WORK TASK -
From the listing below, extract every line containing "always".

TASK DATA -
------

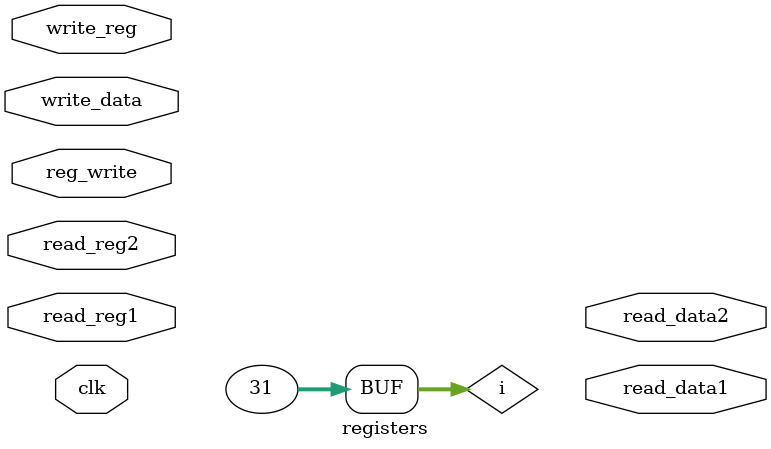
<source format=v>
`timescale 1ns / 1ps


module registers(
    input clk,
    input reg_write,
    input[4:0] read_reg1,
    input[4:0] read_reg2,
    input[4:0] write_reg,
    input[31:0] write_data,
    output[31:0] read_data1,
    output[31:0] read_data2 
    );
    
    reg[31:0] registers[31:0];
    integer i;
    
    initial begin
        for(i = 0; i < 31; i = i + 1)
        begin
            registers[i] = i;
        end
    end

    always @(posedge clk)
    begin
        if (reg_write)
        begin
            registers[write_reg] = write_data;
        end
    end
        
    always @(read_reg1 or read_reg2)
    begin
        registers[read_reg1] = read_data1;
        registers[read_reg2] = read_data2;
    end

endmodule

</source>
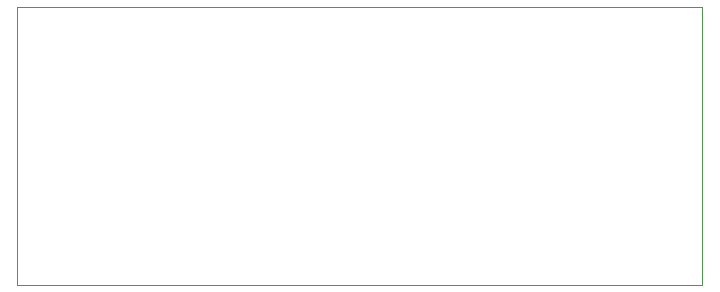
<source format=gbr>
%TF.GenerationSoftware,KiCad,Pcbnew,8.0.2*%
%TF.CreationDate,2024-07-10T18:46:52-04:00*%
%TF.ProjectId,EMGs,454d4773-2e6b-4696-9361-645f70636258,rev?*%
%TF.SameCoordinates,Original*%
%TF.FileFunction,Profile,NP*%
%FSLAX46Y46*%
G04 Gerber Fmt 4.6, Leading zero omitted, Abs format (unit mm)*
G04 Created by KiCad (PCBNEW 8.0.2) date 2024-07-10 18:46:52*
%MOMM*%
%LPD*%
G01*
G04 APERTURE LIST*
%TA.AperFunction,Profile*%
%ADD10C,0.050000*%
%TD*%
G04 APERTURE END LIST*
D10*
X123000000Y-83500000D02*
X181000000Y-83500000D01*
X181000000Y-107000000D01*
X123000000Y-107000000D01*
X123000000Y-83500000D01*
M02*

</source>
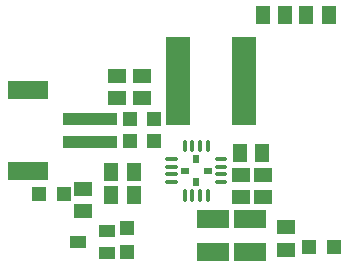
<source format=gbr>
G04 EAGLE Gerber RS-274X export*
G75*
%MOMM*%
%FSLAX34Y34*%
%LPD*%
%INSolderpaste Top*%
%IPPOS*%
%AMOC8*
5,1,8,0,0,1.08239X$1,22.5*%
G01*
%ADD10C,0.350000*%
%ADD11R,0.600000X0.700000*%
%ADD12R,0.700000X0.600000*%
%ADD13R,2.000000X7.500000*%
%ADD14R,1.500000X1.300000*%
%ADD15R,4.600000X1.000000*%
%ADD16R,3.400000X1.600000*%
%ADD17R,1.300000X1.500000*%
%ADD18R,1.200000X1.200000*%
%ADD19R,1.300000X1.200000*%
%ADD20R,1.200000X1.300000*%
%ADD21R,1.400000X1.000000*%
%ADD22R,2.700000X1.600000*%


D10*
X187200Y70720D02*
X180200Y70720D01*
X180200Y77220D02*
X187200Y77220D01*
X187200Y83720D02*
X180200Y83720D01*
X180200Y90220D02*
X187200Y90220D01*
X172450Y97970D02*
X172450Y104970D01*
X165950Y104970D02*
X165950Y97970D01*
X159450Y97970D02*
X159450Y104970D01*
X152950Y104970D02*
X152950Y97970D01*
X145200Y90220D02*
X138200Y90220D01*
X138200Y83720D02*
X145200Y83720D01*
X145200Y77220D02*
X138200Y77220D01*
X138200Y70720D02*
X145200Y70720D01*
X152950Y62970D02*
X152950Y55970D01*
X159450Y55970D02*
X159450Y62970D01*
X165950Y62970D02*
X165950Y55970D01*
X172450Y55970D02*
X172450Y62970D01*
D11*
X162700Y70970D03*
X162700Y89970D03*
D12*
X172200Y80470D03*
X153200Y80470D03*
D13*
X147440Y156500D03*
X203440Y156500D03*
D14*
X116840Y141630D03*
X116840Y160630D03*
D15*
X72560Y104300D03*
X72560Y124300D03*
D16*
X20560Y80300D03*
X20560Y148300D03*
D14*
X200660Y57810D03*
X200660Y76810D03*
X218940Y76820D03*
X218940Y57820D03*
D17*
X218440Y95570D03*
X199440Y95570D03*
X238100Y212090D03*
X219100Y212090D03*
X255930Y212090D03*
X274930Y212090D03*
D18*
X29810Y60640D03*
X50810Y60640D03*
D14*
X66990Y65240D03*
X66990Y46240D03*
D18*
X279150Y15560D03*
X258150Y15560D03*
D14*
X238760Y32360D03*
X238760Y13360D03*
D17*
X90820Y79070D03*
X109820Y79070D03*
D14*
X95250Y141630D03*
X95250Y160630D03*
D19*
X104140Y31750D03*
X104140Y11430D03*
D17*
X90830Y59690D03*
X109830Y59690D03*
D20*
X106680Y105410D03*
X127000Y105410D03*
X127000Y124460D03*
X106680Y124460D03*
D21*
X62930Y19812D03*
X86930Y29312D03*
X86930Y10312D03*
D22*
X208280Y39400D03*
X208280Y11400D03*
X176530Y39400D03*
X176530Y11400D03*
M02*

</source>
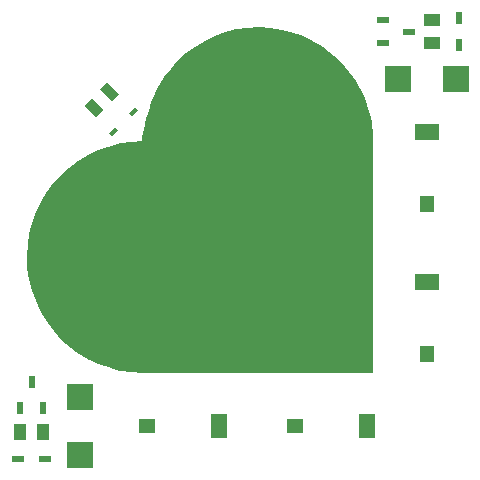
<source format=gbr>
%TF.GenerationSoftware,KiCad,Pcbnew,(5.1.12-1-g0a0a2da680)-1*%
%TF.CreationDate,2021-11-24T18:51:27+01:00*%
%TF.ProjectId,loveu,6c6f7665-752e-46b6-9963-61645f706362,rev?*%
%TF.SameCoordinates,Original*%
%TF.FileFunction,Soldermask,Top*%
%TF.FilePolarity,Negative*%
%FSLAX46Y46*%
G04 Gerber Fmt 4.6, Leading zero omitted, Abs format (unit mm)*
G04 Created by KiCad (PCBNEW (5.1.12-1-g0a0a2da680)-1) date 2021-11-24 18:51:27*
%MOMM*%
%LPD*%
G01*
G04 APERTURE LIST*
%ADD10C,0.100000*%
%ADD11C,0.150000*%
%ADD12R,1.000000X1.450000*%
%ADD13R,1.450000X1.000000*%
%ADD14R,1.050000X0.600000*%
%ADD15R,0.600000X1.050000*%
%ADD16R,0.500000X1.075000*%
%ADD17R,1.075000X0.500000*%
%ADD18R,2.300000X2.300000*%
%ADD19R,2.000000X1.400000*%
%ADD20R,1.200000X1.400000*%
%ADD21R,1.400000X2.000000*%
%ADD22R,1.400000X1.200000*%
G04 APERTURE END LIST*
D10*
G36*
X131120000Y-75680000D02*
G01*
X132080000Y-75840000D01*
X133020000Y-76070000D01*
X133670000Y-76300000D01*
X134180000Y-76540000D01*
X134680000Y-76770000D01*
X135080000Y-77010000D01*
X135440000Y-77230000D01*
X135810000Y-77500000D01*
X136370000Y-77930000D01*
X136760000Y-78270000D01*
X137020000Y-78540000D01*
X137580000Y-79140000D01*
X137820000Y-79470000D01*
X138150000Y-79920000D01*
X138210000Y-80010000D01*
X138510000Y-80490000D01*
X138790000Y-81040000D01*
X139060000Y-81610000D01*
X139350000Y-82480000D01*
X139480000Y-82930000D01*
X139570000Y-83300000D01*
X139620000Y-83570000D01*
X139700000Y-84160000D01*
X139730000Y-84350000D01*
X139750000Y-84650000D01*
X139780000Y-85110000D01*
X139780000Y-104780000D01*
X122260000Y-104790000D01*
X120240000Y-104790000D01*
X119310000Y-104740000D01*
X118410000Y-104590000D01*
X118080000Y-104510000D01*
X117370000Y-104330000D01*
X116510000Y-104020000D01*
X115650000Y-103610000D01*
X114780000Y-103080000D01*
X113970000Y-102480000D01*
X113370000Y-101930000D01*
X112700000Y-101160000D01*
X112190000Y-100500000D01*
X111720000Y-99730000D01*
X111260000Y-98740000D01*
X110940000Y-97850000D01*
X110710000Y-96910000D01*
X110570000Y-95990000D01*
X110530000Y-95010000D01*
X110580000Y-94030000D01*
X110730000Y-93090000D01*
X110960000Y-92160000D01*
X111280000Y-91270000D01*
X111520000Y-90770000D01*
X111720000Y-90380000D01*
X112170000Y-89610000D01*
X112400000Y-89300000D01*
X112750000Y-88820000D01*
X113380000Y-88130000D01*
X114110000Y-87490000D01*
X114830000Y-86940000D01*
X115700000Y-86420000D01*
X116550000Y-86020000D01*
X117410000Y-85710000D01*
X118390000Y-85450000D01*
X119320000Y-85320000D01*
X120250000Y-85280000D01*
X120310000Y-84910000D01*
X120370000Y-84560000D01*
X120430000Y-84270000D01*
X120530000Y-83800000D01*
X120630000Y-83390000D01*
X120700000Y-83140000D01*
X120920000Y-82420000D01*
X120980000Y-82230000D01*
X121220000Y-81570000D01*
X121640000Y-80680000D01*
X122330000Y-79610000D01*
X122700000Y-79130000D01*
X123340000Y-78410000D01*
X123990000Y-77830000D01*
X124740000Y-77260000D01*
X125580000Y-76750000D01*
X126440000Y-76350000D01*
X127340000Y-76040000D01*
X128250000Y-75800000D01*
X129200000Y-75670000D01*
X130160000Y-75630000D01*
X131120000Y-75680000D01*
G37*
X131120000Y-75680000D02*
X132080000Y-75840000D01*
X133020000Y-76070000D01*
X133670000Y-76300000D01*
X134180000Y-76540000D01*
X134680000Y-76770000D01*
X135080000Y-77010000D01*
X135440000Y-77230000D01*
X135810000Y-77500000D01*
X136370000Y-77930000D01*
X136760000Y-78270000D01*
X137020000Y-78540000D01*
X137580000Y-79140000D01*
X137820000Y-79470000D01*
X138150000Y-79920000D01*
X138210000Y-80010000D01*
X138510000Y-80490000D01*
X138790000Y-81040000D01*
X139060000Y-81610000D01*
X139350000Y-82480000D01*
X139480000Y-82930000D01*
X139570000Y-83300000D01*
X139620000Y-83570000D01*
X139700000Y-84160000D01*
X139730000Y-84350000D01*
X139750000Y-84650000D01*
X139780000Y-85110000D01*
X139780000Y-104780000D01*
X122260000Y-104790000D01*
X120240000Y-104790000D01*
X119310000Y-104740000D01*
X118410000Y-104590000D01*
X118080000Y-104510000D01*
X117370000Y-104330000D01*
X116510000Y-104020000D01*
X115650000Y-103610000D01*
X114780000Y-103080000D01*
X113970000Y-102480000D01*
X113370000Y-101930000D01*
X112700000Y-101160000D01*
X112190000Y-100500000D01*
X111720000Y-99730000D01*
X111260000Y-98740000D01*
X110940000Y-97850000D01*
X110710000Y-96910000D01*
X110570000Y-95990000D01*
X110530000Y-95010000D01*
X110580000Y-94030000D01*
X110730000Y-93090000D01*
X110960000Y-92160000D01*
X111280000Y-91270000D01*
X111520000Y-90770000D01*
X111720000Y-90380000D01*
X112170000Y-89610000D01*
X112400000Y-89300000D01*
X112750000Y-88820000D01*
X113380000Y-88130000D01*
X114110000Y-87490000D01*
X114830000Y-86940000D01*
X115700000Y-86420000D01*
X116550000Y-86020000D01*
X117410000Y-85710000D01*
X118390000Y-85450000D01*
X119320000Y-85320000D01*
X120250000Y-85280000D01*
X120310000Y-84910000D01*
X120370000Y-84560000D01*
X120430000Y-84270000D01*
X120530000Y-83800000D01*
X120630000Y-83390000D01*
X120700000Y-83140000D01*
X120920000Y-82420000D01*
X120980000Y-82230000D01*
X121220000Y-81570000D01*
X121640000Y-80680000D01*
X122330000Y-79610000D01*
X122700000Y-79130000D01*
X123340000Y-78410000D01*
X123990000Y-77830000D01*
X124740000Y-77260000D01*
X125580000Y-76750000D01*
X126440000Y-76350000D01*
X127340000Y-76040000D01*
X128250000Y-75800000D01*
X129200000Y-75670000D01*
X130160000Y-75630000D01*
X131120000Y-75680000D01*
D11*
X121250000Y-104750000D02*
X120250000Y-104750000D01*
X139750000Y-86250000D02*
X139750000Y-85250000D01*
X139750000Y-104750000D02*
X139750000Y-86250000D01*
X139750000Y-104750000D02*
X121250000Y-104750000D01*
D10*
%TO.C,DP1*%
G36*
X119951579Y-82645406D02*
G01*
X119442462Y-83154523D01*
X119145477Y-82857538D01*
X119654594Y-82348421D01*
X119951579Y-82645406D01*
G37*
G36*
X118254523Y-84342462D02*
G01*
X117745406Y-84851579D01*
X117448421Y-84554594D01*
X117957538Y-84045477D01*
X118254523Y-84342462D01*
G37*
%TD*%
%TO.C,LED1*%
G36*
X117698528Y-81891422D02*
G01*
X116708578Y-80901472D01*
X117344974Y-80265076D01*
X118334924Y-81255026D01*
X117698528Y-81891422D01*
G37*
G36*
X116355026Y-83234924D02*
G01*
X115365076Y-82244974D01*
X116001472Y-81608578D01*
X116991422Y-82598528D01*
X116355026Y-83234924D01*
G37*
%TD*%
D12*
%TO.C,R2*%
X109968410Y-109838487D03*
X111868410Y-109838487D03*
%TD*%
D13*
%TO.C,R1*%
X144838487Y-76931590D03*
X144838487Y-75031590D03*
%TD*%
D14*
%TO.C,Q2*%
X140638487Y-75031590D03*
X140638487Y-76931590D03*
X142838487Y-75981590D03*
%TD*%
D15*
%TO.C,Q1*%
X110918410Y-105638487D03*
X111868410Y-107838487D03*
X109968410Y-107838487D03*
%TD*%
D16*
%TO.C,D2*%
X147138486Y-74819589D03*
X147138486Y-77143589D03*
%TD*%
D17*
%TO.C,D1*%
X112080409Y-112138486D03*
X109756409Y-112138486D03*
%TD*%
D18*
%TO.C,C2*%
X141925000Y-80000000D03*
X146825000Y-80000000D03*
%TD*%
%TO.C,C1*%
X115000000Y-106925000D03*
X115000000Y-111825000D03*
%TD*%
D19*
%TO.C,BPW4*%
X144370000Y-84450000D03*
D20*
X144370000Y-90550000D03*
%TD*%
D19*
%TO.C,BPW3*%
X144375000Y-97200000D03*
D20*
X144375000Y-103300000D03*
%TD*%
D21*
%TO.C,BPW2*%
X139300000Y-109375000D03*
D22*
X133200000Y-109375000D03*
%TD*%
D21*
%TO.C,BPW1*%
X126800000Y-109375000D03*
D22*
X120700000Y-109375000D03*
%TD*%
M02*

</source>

------

WRITTEN SOLUTION -
    always @(posedge clk)
    always @(read_reg1 or read_reg2)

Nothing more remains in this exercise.